──────── Texte fourni ────────

Une noisette, un livre
Félix et la source
invisible
Eric-Emmanuel Schmitt
Les
pierres, le vent, la nature… autant d’esprits, autant de forces pour donner aux
êtres vivants une énergie pour suivre le chemin de vie.
Eric-Emmanuel
Schmitt poursuit sa série du « Cycle de l’invisible » avec pour
protagonistes un garçon de douze ans et sa maman, et, en filigrane, l’animisme,
une religion sans en être une, mais une forme de spiritualité, sûrement. Une
psyché orientée vers la nature, du processus conscient au processus
inconscient.
Suite
au décès de son voisin épicier, la maman de Félix, Fatou, perd peu à peu toute vitalité,
à tel point que son fils pense qu’elle est morte. Heureusement, il y a Madame
Simone qui va prendre les rênes du café et les clients habituels comme Robert
Larousse (je vous laisse deviner pourquoi ce nom, si je raconte tout, plus
aucun charme de découverte). Cependant, son état empire et Félix décide
d’appeler oncle Bamba, seul membre supposé de la famille. Parce que Félix est
sans père, il a juste été reconnu par le… Saint-Esprit, un superbe Martiniquais
qui s’est juste contenté, au départ, d’un acte de chair. S’ensuit une recherche
du pourquoi du comment avec l’aide de marabouts plus spécialisés par
l’accumulation de billets que par des soins d’apaisement de l’âme. Bamba ne
sachant plus quoi faire décide de faire appel au Saint-Esprit… La deuxième
partie du livre commence, de Belleville, la famille part au Sénégal, sur les
terres des ancêtres de Fatou, Papa Loum et Archimède le chien devenant les
maîtres de cérémonie de l’imperceptible.

──────── Extraits des entrées ────────

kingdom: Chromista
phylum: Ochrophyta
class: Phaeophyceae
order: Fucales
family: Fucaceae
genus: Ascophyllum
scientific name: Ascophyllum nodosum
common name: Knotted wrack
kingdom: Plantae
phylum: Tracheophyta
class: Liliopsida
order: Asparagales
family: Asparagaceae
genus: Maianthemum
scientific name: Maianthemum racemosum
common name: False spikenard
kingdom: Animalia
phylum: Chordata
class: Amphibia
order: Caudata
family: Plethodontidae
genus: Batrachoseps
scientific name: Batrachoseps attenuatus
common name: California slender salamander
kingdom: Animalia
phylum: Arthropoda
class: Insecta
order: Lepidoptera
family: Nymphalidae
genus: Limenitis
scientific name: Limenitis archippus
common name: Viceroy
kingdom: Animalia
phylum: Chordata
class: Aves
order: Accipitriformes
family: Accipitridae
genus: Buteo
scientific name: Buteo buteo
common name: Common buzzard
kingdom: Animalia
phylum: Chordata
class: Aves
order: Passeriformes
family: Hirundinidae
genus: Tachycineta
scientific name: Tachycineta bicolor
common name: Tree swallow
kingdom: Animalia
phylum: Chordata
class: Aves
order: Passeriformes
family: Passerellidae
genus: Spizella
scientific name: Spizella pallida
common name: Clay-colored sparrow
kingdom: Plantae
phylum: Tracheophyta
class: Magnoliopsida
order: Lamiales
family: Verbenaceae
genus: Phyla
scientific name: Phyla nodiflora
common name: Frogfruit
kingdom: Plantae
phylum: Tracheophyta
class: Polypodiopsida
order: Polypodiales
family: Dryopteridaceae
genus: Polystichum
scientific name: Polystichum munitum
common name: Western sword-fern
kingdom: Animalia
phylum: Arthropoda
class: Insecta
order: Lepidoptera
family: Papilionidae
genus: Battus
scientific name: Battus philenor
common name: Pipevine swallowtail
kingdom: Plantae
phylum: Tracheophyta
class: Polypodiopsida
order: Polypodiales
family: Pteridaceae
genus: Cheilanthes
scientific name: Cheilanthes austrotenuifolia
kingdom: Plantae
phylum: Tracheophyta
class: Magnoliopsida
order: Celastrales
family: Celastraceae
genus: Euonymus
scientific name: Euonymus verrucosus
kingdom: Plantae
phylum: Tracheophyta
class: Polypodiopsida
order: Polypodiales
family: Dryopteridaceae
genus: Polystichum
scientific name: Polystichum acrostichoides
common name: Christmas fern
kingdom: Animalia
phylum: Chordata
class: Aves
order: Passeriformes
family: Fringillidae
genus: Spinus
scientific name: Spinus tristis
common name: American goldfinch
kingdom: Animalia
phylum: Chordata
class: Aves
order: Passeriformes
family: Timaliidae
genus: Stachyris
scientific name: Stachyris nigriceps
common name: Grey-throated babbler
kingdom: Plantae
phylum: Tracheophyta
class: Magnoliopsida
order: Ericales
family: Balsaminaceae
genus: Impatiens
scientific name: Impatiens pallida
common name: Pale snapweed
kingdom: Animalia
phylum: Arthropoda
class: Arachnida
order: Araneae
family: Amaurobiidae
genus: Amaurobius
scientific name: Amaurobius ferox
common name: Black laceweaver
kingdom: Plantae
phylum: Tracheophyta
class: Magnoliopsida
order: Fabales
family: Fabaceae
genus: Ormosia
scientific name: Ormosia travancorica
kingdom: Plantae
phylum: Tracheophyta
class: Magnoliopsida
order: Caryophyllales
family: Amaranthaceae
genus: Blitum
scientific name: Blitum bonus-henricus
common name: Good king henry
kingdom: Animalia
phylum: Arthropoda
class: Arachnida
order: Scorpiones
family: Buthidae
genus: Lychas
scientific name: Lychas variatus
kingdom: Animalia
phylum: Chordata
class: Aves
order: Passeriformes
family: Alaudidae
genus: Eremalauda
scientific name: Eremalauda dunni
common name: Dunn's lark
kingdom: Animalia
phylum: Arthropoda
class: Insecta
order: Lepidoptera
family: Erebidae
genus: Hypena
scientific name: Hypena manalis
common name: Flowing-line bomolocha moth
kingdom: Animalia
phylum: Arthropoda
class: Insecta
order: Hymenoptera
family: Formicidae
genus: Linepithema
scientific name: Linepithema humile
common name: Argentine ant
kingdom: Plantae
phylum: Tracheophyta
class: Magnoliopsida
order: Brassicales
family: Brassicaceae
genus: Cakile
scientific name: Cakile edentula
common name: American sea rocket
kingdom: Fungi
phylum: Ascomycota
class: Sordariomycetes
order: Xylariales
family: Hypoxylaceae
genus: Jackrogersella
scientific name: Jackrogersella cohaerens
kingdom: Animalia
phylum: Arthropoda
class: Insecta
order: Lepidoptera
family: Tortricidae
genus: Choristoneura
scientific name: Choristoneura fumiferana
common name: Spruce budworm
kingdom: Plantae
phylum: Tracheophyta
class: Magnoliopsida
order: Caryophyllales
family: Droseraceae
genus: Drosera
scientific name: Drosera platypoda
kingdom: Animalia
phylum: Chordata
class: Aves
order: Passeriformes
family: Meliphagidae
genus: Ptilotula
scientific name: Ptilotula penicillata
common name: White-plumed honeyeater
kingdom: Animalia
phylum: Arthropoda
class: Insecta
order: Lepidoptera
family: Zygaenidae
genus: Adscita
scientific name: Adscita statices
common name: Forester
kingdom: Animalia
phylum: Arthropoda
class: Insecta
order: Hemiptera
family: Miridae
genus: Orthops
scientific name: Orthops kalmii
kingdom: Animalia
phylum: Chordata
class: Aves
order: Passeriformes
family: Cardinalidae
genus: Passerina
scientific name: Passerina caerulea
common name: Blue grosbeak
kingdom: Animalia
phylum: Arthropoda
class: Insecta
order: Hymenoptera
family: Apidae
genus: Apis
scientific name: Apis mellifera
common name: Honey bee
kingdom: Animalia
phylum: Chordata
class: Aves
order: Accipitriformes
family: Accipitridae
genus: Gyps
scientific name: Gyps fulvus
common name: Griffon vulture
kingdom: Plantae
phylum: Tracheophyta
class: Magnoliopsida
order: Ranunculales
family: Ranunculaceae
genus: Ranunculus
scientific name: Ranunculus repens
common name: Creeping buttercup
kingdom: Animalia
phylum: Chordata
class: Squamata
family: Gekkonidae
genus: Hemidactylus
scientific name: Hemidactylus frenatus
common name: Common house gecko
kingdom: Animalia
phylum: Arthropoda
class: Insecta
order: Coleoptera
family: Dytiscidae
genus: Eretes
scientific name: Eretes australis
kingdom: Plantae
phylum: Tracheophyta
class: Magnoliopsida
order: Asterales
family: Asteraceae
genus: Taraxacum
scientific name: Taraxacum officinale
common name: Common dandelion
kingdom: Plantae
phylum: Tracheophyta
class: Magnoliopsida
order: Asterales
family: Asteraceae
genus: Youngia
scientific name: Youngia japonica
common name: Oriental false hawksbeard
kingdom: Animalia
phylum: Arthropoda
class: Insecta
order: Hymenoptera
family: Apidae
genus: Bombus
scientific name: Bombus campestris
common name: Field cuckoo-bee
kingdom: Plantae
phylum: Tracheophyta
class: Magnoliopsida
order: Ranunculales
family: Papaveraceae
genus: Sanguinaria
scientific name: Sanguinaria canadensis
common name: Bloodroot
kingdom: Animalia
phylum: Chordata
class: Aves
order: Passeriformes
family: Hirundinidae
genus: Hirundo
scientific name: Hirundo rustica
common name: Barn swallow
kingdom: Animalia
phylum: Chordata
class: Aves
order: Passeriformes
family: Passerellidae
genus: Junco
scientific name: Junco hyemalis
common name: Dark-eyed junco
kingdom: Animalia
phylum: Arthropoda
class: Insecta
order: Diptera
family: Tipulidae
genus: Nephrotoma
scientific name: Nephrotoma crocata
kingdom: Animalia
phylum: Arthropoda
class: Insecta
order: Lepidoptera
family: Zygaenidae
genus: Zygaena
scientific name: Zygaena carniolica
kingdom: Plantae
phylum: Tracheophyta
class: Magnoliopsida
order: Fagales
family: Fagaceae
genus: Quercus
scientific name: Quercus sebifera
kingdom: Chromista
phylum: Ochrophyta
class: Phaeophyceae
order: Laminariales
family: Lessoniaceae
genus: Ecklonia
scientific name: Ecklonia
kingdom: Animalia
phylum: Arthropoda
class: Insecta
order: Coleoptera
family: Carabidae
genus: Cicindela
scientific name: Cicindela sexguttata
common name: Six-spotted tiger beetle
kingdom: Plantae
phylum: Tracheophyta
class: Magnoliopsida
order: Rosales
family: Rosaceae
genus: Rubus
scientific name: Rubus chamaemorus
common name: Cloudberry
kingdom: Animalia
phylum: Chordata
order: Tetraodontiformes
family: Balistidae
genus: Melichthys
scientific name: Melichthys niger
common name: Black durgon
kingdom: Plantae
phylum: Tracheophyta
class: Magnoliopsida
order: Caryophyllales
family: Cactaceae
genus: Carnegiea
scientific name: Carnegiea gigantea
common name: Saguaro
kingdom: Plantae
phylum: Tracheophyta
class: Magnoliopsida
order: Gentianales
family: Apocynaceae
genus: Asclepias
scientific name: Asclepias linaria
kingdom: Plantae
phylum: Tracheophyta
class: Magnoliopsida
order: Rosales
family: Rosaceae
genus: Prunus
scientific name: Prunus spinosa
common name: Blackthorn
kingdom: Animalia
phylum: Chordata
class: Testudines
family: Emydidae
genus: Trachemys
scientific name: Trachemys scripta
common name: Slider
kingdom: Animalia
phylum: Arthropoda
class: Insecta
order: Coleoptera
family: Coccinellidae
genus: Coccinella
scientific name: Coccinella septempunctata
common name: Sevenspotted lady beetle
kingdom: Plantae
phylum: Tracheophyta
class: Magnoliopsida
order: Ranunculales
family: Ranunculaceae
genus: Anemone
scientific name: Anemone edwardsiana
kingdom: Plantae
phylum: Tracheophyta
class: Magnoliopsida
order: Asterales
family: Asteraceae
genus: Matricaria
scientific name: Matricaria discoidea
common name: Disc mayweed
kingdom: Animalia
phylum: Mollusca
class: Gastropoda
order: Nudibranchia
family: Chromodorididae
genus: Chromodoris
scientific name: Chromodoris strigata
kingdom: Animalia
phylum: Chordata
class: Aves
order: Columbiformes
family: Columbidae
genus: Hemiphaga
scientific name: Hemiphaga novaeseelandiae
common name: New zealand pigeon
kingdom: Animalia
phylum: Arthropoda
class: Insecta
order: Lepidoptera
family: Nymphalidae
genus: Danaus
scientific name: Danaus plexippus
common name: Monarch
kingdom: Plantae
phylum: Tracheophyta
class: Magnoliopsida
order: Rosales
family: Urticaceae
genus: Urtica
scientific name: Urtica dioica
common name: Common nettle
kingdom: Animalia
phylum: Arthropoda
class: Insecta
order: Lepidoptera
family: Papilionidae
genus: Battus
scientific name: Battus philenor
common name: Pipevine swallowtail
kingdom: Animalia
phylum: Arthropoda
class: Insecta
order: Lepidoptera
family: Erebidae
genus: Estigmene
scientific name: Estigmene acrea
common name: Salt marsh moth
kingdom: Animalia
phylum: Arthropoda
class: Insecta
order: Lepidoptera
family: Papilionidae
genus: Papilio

────────

Petit exercice
Rédigez la suite de la critique du roman « Félix et la source invisible », en partant de sa dernière phrase. Les entrées ne jouent ici aucun rôle.

Réponse à l'exercice
Cette
nouvelle approche spirituelle par l’aède des religions, est d’une finesse
d’esprit qui laisse le lecteur avec le sourire, surtout si ce denier ne songe
qu’à communier avec la nature (dixit un écureuil arboricole). Une méthode
profane mais qui transforme l’écriture en une foi, donnant à chaque opus une
envie de découvrir par d’autres ouvrages les racines des différentes croyances
terrestres.
Que
vous y croyez ou que ne vous n’y croyez pas, que vous soyez flûte ou
violoncelle, vous ne pourrez que succomber à la légèreté de la narration, telle
une légère brise de palabres, adopter l’humour aussi fin qu’un brin d’herbe au
printemps, imaginer en vrai le petit Félix, humer l’invisible.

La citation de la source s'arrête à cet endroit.